- Consignes
Reproduisez à l'identique les lignes de tous les enregistrements, en omettant les images.

■ ■ ■ ■

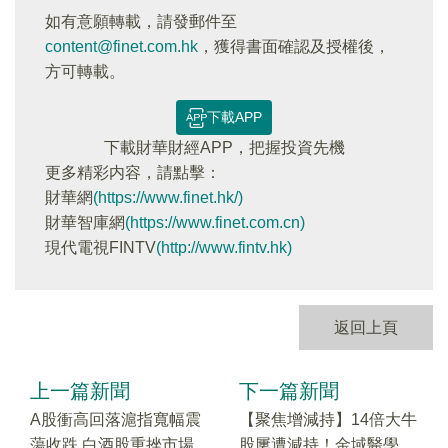
如有意願轉載，請發郵件至
content@finet.com.hk
，獲得書面確認及授權後，
方可轉載。
下載APP
下載財華財經APP，把握投資先機
更多精彩内容，請點擊：
財華網
(https://www.finet.hk/)
財華智庫網
(https://www.finet.com.cn)
現代電視FINTV
(http://www.fintv.hk)
返回上頁
上一篇新聞
下一篇新聞
A股衝高回落滬指寬幅震
【聚焦增減持】14倍大牛
蕩收跌 白酒股重挫市場
股屢遭減持！金域醫學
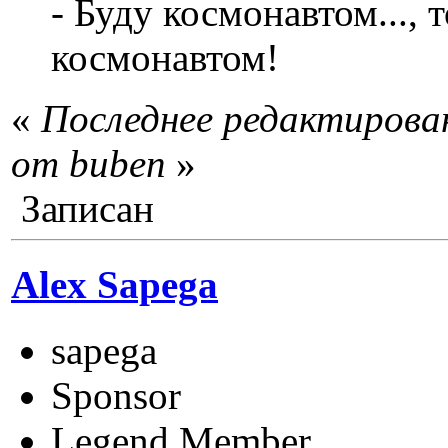
- Буду космонавтом...,
космонавтом!
«
Последнее редактирован
от buben
»
Записан
Alex Sapega
sapega
Sponsor
Legend Member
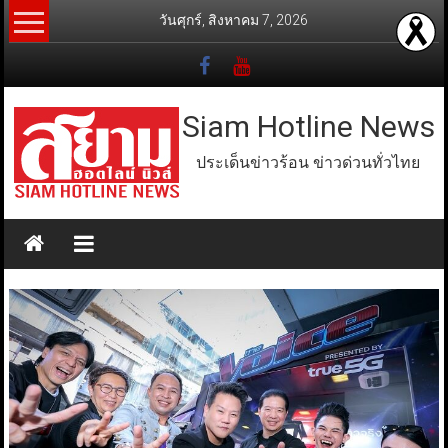
Skip
วันศุกร์, สิงหาคม 7, 2026
to
content
Siam Hotline News
ประเด็นข่าวร้อน ข่าวด่วนทั่วไทย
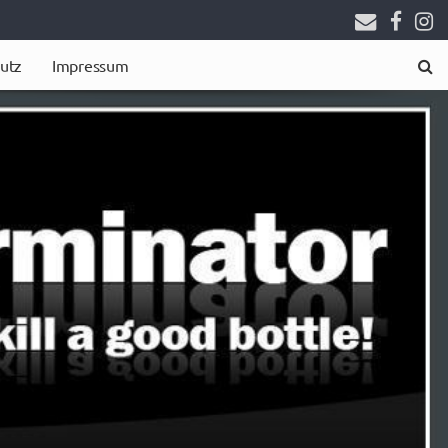
utz
Impressum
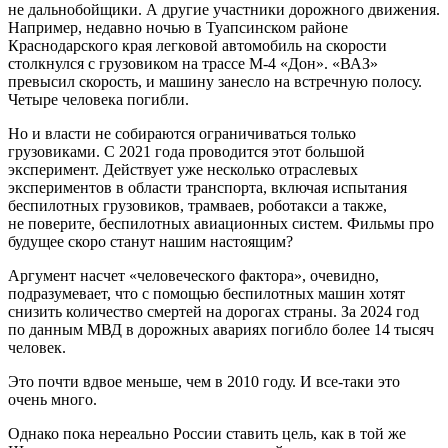
не дальнобойщики. А другие участники дорожного движения.
Например, недавно ночью в Туапсинском районе
Краснодарского края легковой автомобиль на скорости
столкнулся с грузовиком на трассе М-4 «Дон». «ВАЗ»
превысил скорость, и машину занесло на встречную полосу.
Четыре человека погибли.
Но и власти не собираются ограничиваться только
грузовиками. С 2021 года проводится этот большой
эксперимент. Действует уже несколько отраслевых
экспериментов в области транспорта, включая испытания
беспилотных грузовиков, трамваев, роботакси а также,
не поверите, беспилотных авиационных систем. Фильмы про
будущее скоро станут нашим настоящим?
Аргумент насчет «человеческого фактора», очевидно,
подразумевает, что с помощью беспилотных машин хотят
снизить количество смертей на дорогах страны. За 2024 год
по данным МВД в дорожных авариях погибло более 14 тысяч
человек.
Это почти вдвое меньше, чем в 2010 году. И все-таки это
очень много.
Однако пока нереально России ставить цель, как в той же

■ ■ ■ ■

- Réponse
如有意願轉載，請發郵件至
content@finet.com.hk
，獲得書面確認及授權後，
方可轉載。
下載APP
下載財華財經APP，把握投資先機
更多精彩内容，請點擊：
財華網
(https://www.finet.hk/)
財華智庫網
(https://www.finet.com.cn)
現代電視FINTV
(http://www.fintv.hk)
返回上頁
上一篇新聞
下一篇新聞
A股衝高回落滬指寬幅震
【聚焦增減持】14倍大牛
蕩收跌 白酒股重挫市場
股屢遭減持！金域醫學
- Буду космонавтом...,
космонавтом!
«
Последнее редактирован
от buben
»
Записан
Alex Sapega
sapega
Sponsor
Legend Member
Skip
วันศุกร์, สิงหาคม 7, 2026
to
content
Siam Hotline News
ประเด็นข่าวร้อน ข่าวด่วนทั่วไทย
utz
Impressum
не дальнобойщики. А другие участники дорожного движения.
Например, недавно ночью в Туапсинском районе
Краснодарского края легковой автомобиль на скорости
столкнулся с грузовиком на трассе М-4 «Дон». «ВАЗ»
превысил скорость, и машину занесло на встречную полосу.
Четыре человека погибли.
Но и власти не собираются ограничиваться только
грузовиками. С 2021 года проводится этот большой
эксперимент. Действует уже несколько отраслевых
экспериментов в области транспорта, включая испытания
беспилотных грузовиков, трамваев, роботакси а также,
не поверите, беспилотных авиационных систем. Фильмы про
будущее скоро станут нашим настоящим?
Аргумент насчет «человеческого фактора», очевидно,
подразумевает, что с помощью беспилотных машин хотят
снизить количество смертей на дорогах страны. За 2024 год
по данным МВД в дорожных авариях погибло более 14 тысяч
человек.
Это почти вдвое меньше, чем в 2010 году. И все-таки это
очень много.
Однако пока нереально России ставить цель, как в той же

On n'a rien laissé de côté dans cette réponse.